REQUEST 1
Output the comment about making comics word for word, starting with "To be honest, I'm" and going on through "more with it.".

To be honest, I'm too old and cautious to find out. I have a mortgage and bills to pay and all that, so I keep treating my comic as a hobby and doing it at a semi-leisurely pace, but it's a constant thought at the back of my mind that I could do more and earn much more with it.
I think that trying to live off making comics is like parenthood, something that is easier to do when you're young and full of energy.
Comment from: Paul Gadzikowski posted at November 18, 2005 8:08 AM
I think that trying to live off making comics is like parenthood, something that is easier to do when you're young and full of energy.
Second that. I was 44 when I started Arthur, King of Time and Space and realized from the start that there was no way I was willing to give up my day job and the retirement benefits. I say in my FAQ that I suspect I'll offer some type of swag one day, at least print or CD collections, but more and more I find all I'm really interested in is drawing the bloody cartoon till 2029, by which time I ought to be living off those retirement accounts. I don't even have a Paypal button. Just a new cartoon every day.

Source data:
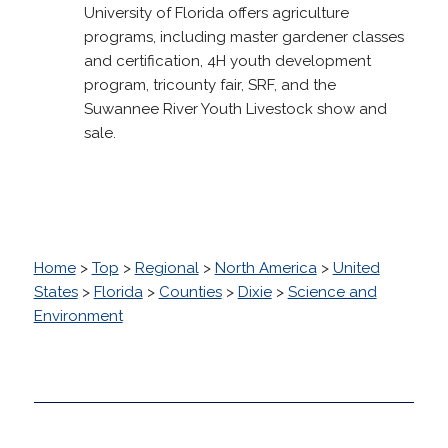
University of Florida offers agriculture
programs, including master gardener classes
and certification, 4H youth development
program, tricounty fair, SRF, and the
Suwannee River Youth Livestock show and
sale.
Home
>
Top
>
Regional
>
North America
>
United
States
>
Florida
>
Counties
>
Dixie
>
Science and
Environment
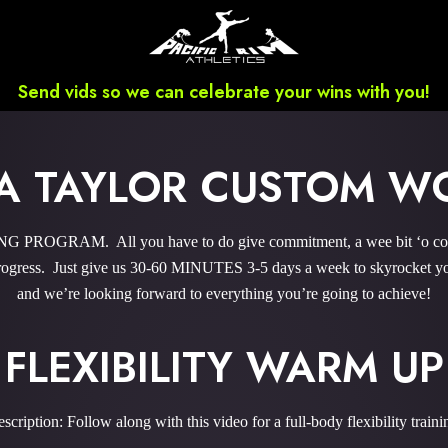
Send vids so we can celebrate your wins with you!
A TAYLOR CUSTOM W
PROGRAM. All you have to do give commitment, a wee bit ‘o courag
gress. Just give us 30-60 MINUTES 3-5 days a week to skyrocket you
and we’re looking forward to everything you’re going to achieve!
FLEXIBILITY WARM UP
scription: Follow along with this video for a full-body flexibility traini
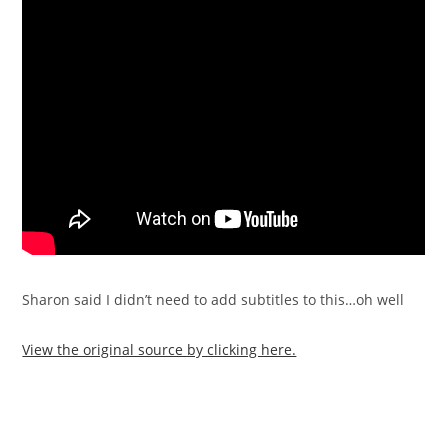
Sharon said I didn’t need to add subtitles to this…oh well
View the original source by clicking here.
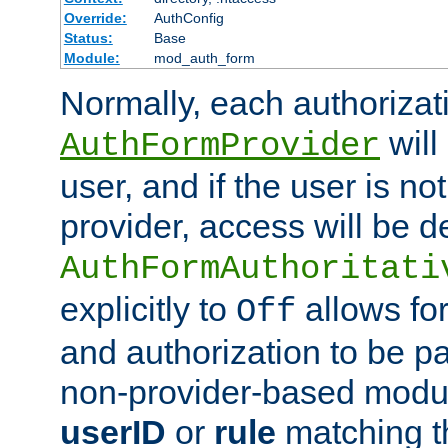
Override:
AuthConfig
Status:
Base
Module:
mod_auth_form
Normally, each authorizat
will
AuthFormProvider
user, and if the user is no
provider, access will be d
AuthFormAuthoritati
explicitly to
allows for
Off
and authorization to be p
non-provider-based module
userID
or
rule
matching t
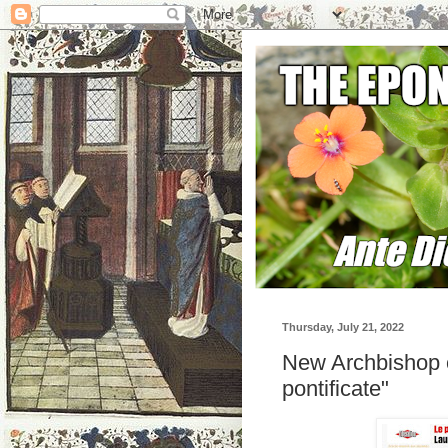
Thursday, July 21, 2022
New Archbishop of
pontificate"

REQUEST 2
Format as a JSON list of strings the lines of the listing, starting with the line with "Send vids so" and going on through the end of the listing, with one string per line and blank lines left out. Leave out the pictures.

RESULT 1
To be honest, I'm too old and cautious to find out. I have a mortgage and bills to pay and all that, so I keep treating my comic as a hobby and doing it at a semi-leisurely pace, but it's a constant thought at the back of my mind that I could do more and earn much more with it.

RESULT 2
[
  "Send vids so we can celebrate your wins with you!",
  "A TAYLOR CUSTOM W",
  "PROGRAM. All you have to do give commitment, a wee bit ‘o courag",
  "gress. Just give us 30-60 MINUTES 3-5 days a week to skyrocket you",
  "and we’re looking forward to everything you’re going to achieve!",
  "FLEXIBILITY WARM UP",
  "scription: Follow along with this video for a full-body flexibility traini",
  "Sharon said I didn’t need to add subtitles to this…oh well",
  "View the original source by clicking here.",
  "Override:",
  "AuthConfig",
  "Status:",
  "Base",
  "Module:",
  "mod_auth_form",
  "Normally, each authorizat",
  "will",
  "AuthFormProvider",
  "user, and if the user is no",
  "provider, access will be d",
  "AuthFormAuthoritati",
  "explicitly to",
  "allows for",
  "Off",
  "and authorization to be p",
  "non-provider-based module",
  "userID",
  "or",
  "rule",
  "matching t",
  "Thursday, July 21, 2022",
  "New Archbishop of",
  "pontificate\""
]